**Problem to work on**.
Write out, word for word, the part of the Newtown blog post between "Tonight, President Obama" and "by this tragedy.", inclusive.

**Text excerpt**.
Sunday, December 16, 2012

Newtown Tragedy Horrifies and Enrages Fordham Graduate Students

     When I learned on Friday afternoon about the horrifying school shooting that had taken place that morning, I was in the staff lunchroom in the high school where I work in the afternoons. I was actually writing a post for this blog, about a new dating website for graduates called "Gradhearts." I quickly scrapped that post, for obvious reasons, and began to read about the event on the internet.
      It was hard to not to be viscerally affected by the news -- with laughing students milling around in the school library just yards away from me, and having recently just practiced the shooter on the premises lockdown drill in this school, all of the teachers and staff in the lunchroom were barely able to speak, choking back tears.
      Later in the day, as information unfolded about what exactly happened, and how and why it could have happened, the GSAS community began to respond to the shooting via social media. The response was, at first, to express shock, sadness, and bewilderment. Most everyone used words like "unspeakable," "unfathomable," and "incomprehensible," in their responses on Friday. Many, including me, had an extremely physical reaction, feeling sickened, nauseous, ill, and/or shaky.
     That day, Father McShane released the following statement:

    Dear Members of the Fordham Family,
    Our hearts are broken today by the senseless killing of children and adults—we are not yet sure of how many—at Sandy Hook Elementary School in Connecticut.
    Words like horror and tragedy almost lose their meaning in the face of such loss. The pain and sorrow of the victims’ families is unimaginable, and must be nearly unendurable.
    I know you all join with me in prayer for the souls of those who were killed, and for their loved ones, whose mourning is only beginning. Keep the grief-struck families in your hearts, and pray, too, for the healing of their community, and this nation, from this most grievous wound.
    Sincerely,
    Joseph M. McShane, S.J.

     As the weekend wore on, more of us began to come to terms with how we felt about this massacre: enraged, furious, saddened, heartbroken, fed up, disgusted. More of us began speaking out on social media, together working through the arguments and ideas about gun control, the Second Amendment, mental illness, mental healthcare, violence, media coverage, American cultural values, and even religion, God, and faith.
     Tonight, President Obama spoke at an interfaith memorial service and prayer vigil for the victims, delivering a moving and inspiring speech calling for change. Many of us are now responding to this speech, too, searching for a way to make meaning out of the senseless horror.
     As a community, I know we will continue to discuss this, and I hope we will not only keep the conversation going but also be moved to action. I hope the GSAS family can contribute positively and constructively to this call for change in our social policies and cultural values. I give all my love, thoughts, prayers, and hope to the families and community members affected by this tragedy.
     The faces of the 6 and 7 year olds who died, and the faces of the teachers who died trying to protect them, are flashing now on my TV screen. It is too sad. I try to think about their families and I get sick again.
     I try to think about the survivors -- the children and teachers who were in the next room, or the room down the hallway, as their friends and classmates and co-workers were murdered. I am heartbroken for them, too.

**Record list**.
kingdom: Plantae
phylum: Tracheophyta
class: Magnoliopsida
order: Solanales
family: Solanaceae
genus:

**Reply to the task**.
Tonight, President Obama spoke at an interfaith memorial service and prayer vigil for the victims, delivering a moving and inspiring speech calling for change. Many of us are now responding to this speech, too, searching for a way to make meaning out of the senseless horror.
     As a community, I know we will continue to discuss this, and I hope we will not only keep the conversation going but also be moved to action. I hope the GSAS family can contribute positively and constructively to this call for change in our social policies and cultural values. I give all my love, thoughts, prayers, and hope to the families and community members affected by this tragedy.